In France, tens of thousands of teachers again took part in strike action against the unsafe school system on Tuesday. Among pupils, teachers, parents and scientists, there are increasing calls demanding the closure of all schools.

On Friday, the student council of the Hugo-Kükelhaus-Berufskolleg (HKBK) in Essen addressed all students at secondary schools and vocational colleges in North Rhine-Westphalia on Twitter. “We demand education with responsibility,” the appeal said. “We are afraid: Afraid to infect grandma and grandpa. Fear of infecting ourselves. Fear of losing people who mean a lot to us.”

Teachers and students are “together day after day for hours in a confined space ..., without a ventilation system and without the possibility of maintaining sufficient distance.” “All of Germany’s incumbent education ministers,” the appeal went on, had so far refused “to continue teaching in hybrid [alternating in-person and online lessons] classes in secondary schools and vocational colleges”—not to mention more far-reaching measures.
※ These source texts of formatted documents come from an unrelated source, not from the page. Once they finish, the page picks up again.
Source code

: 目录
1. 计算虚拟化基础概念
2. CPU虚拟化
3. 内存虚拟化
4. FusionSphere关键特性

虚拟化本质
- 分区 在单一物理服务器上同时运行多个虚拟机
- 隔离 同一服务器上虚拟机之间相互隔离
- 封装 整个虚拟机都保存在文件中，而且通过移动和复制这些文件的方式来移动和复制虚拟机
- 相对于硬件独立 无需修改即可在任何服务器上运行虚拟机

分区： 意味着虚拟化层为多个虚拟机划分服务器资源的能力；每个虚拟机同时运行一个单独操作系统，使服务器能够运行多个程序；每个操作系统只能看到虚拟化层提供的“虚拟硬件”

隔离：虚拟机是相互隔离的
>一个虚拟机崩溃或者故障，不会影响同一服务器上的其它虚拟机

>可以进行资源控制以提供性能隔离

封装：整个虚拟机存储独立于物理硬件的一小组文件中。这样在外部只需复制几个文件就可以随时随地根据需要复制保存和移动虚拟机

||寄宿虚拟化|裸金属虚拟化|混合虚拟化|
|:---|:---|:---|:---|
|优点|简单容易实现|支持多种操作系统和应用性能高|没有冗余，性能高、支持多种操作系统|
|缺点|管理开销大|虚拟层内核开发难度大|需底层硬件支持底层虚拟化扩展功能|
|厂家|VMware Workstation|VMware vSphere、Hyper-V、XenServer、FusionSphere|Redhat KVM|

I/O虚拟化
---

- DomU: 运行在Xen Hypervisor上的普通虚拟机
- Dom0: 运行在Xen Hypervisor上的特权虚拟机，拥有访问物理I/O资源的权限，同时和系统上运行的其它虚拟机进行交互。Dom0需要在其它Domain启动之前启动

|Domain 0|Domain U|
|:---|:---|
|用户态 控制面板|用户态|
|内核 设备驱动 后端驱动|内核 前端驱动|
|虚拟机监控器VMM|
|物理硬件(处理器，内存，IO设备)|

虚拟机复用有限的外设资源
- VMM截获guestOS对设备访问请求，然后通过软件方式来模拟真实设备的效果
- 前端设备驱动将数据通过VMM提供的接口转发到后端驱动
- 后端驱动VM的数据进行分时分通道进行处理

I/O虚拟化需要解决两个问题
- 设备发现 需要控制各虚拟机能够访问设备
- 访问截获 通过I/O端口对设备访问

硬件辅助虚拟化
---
The students, therefore, conclude: “We as learners, but also teachers and school administrators are obviously not being heard.” Therefore, they declare, “from Monday, November 16, 2020, for an indefinite period, we will go on hybrid strike and call on the country’s secondary schools and vocational colleges via all social media channels available to us to do the same!”

The International Youth and Students for Social Equality (IYSSE) calls on all students and teachers to form independent action committees to develop and coordinate their struggles internationally. The strikes and protests must be extended to the whole continent and made the starting point for a comprehensive general strike. Only by closing schools and stopping non-essential production can the herd immunity policy—allowing thousands to be deliberately infected—be stopped and a humanitarian catastrophe averted.